Transcribed page contents:
------------------------------------

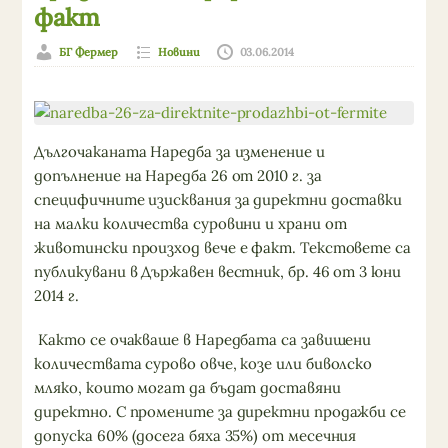
факт
БГ Фермер
Новини
03.06.2014
Дългочаканата Наредба за изменение и
допълнение на Наредба 26 от 2010 г. за
специфичните изисквания за директни доставки
на малки количества суровини и храни от
животински произход вече е факт. Текстовете са
публикувани в Държавен вестник, бр. 46 от 3 юни
2014 г.
Както се очакваше в Наредбата са завишени
количествата сурово овче, козе или биволско
мляко, които могат да бъдат доставяни
директно. С промените за директни продажби се
допуска 60% (досега бяха 35%) от месечния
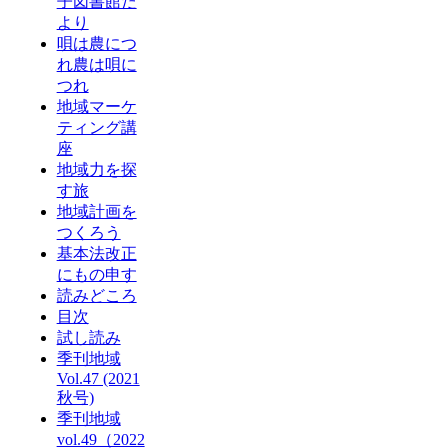
子図書館だ
より
唄は農につ
れ農は唄に
つれ
地域マーケ
ティング講
座
地域力を探
す旅
地域計画を
つくろう
基本法改正
にもの申す
読みどころ
目次
試し読み
季刊地域
Vol.47 (2021
秋号)
季刊地域
vol.49（2022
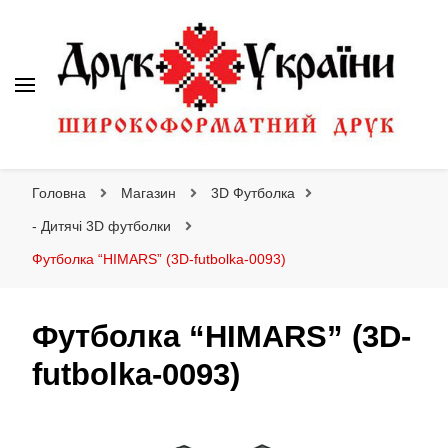
Друк України
Інтернет магазин широкоформатного друку
Головна
Магазин
3D Футболка
- Дитячі 3D футболки
Футболка “HIMARS” (3D-futbolka-0093)
Футболка “HIMARS” (3D-
futbolka-0093)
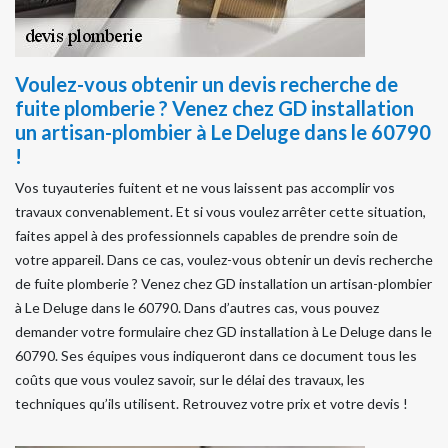
Voulez-vous obtenir un devis recherche de
fuite plomberie ? Venez chez GD installation
un artisan-plombier à Le Deluge dans le 60790
!
Vos tuyauteries fuitent et ne vous laissent pas accomplir vos
travaux convenablement. Et si vous voulez arrêter cette situation,
faites appel à des professionnels capables de prendre soin de
votre appareil. Dans ce cas, voulez-vous obtenir un devis recherche
de fuite plomberie ? Venez chez GD installation un artisan-plombier
à Le Deluge dans le 60790. Dans d’autres cas, vous pouvez
demander votre formulaire chez GD installation à Le Deluge dans le
60790. Ses équipes vous indiqueront dans ce document tous les
coûts que vous voulez savoir, sur le délai des travaux, les
techniques qu’ils utilisent. Retrouvez votre prix et votre devis !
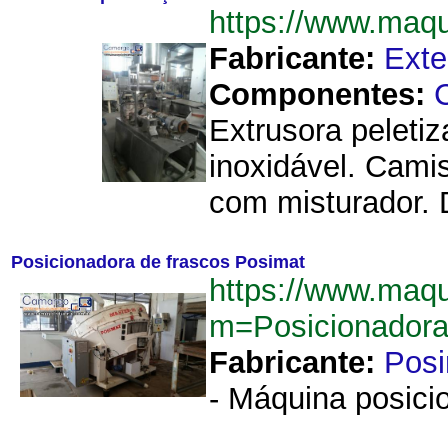
https://www.maq
Fabricante:
Exte
Componentes:
C
Extrusora peleti
inoxidável. Cami
com misturador.
Posicionadora de frascos Posimat
https://www.maq
m=Posicionador
Fabricante:
Pos
- Máquina posicio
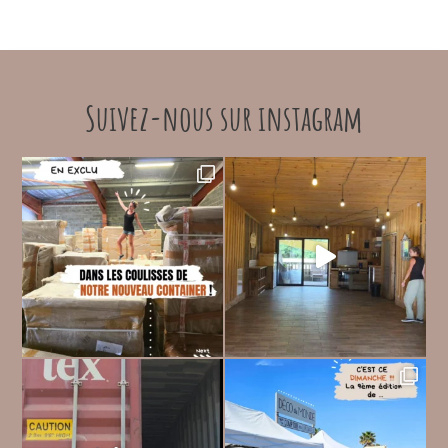
Suivez-nous sur instagram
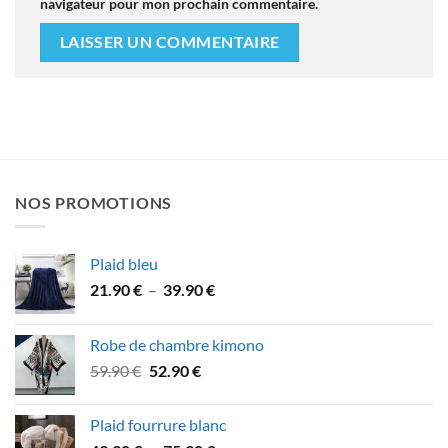
navigateur pour mon prochain commentaire.
NOS PROMOTIONS
Plaid bleu
Plage
21.90
€
–
39.90
€
de
prix :
Robe de chambre kimono
21.90 €
Le
Le
59.90
€
52.90
€
à
prix
prix
39.90 €
initial
actuel
Plaid fourrure blanc
était :
est :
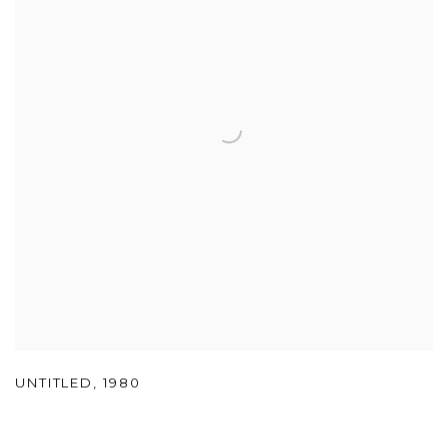
UNTITLED
,
1980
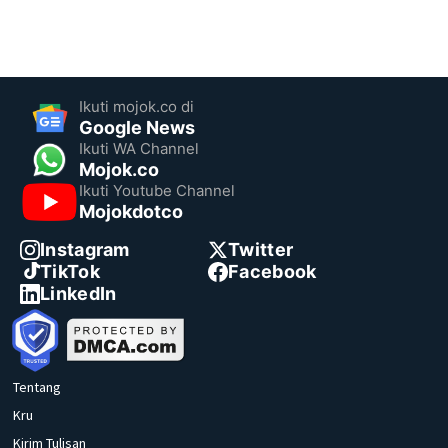
Ikuti mojok.co di
Google News
Ikuti WA Channel
Mojok.co
Ikuti Youtube Channel
Mojokdotco
Instagram
Twitter
TikTok
Facebook
LinkedIn
Tentang
Kru
Kirim Tulisan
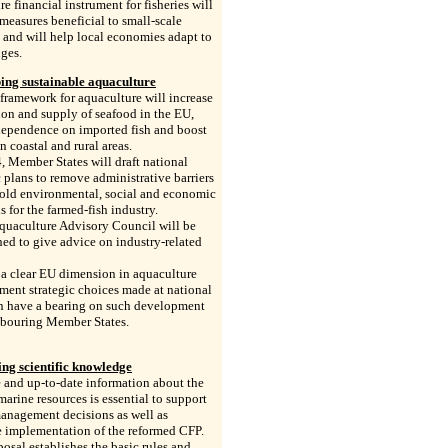
re financial instrument for fisheries will
measures beneficial to small-scale
s and will help local economies adapt to
ges.
ing sustainable aquaculture
 framework for aquaculture will increase
on and supply of seafood in the EU,
dependence on imported fish and boost
n coastal and rural areas.
 Member States will draft national
c plans to remove administrative barriers
old environmental, social and economic
s for the farmed-fish industry.
quaculture Advisory Council will be
hed to give advice on industry-related
 a clear EU dimension in aquaculture
ent strategic choices made at national
an have a bearing on such development
hbouring Member States.
ng scientific knowledge
 and up-to-date information about the
 marine resources is essential to support
anagement decisions as well as
e implementation of the reformed CFP.
osal establishes the basic rules and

------------------------------------

What you have to do
Return the text of every record above line for line and unchanged, leaving out the pictures.

Your solution
факт
БГ Фермер
Новини
03.06.2014
Дългочаканата Наредба за изменение и
допълнение на Наредба 26 от 2010 г. за
специфичните изисквания за директни доставки
на малки количества суровини и храни от
животински произход вече е факт. Текстовете са
публикувани в Държавен вестник, бр. 46 от 3 юни
2014 г.
Както се очакваше в Наредбата са завишени
количествата сурово овче, козе или биволско
мляко, които могат да бъдат доставяни
директно. С промените за директни продажби се
допуска 60% (досега бяха 35%) от месечния
子図書館だ
より
唄は農につ
れ農は唄に
つれ
地域マーケ
ティング講
座
地域力を探
す旅
地域計画を
つくろう
基本法改正
にもの申す
読みどころ
目次
試し読み
季刊地域
Vol.47 (2021
秋号)
季刊地域
vol.49（2022
Друк України
Інтернет магазин широкоформатного друку
Головна
Магазин
3D Футболка
- Дитячі 3D футболки
Футболка “HIMARS” (3D-futbolka-0093)
Футболка “HIMARS” (3D-
futbolka-0093)
Voulez-vous obtenir un devis recherche de
fuite plomberie ? Venez chez GD installation
un artisan-plombier à Le Deluge dans le 60790
!
Vos tuyauteries fuitent et ne vous laissent pas accomplir vos
travaux convenablement. Et si vous voulez arrêter cette situation,
faites appel à des professionnels capables de prendre soin de
votre appareil. Dans ce cas, voulez-vous obtenir un devis recherche
de fuite plomberie ? Venez chez GD installation un artisan-plombier
à Le Deluge dans le 60790. Dans d’autres cas, vous pouvez
demander votre formulaire chez GD installation à Le Deluge dans le
60790. Ses équipes vous indiqueront dans ce document tous les
coûts que vous voulez savoir, sur le délai des travaux, les
techniques qu’ils utilisent. Retrouvez votre prix et votre devis !
https://www.maq
Fabricante:
Exte
Componentes:
C
Extrusora peleti
inoxidável. Cami
com misturador.
Posicionadora de frascos Posimat
https://www.maq
m=Posicionador
Fabricante:
Pos
- Máquina posicio
Suivez-nous sur instagram
navigateur pour mon prochain commentaire.
NOS PROMOTIONS
Plaid bleu
Plage
21.90
€
–
39.90
€
de
prix :
Robe de chambre kimono
21.90 €
Le
Le
59.90
€
52.90
€
à
prix
prix
39.90 €
initial
actuel
Plaid fourrure blanc
était :
est :
UNTITLED
,
1980
Ikuti mojok.co di
Google News
Ikuti WA Channel
Mojok.co
Ikuti Youtube Channel
Mojokdotco
Instagram
Twitter
TikTok
Facebook
LinkedIn
Tentang
Kru
Kirim Tulisan
re financial instrument for fisheries will
measures beneficial to small-scale
s and will help local economies adapt to
ges.
ing sustainable aquaculture
 framework for aquaculture will increase
on and supply of seafood in the EU,
dependence on imported fish and boost
n coastal and rural areas.
 Member States will draft national
c plans to remove administrative barriers
old environmental, social and economic
s for the farmed-fish industry.
quaculture Advisory Council will be
hed to give advice on industry-related
 a clear EU dimension in aquaculture
ent strategic choices made at national
an have a bearing on such development
hbouring Member States.
ng scientific knowledge
 and up-to-date information about the
 marine resources is essential to support
anagement decisions as well as
e implementation of the reformed CFP.
osal establishes the basic rules and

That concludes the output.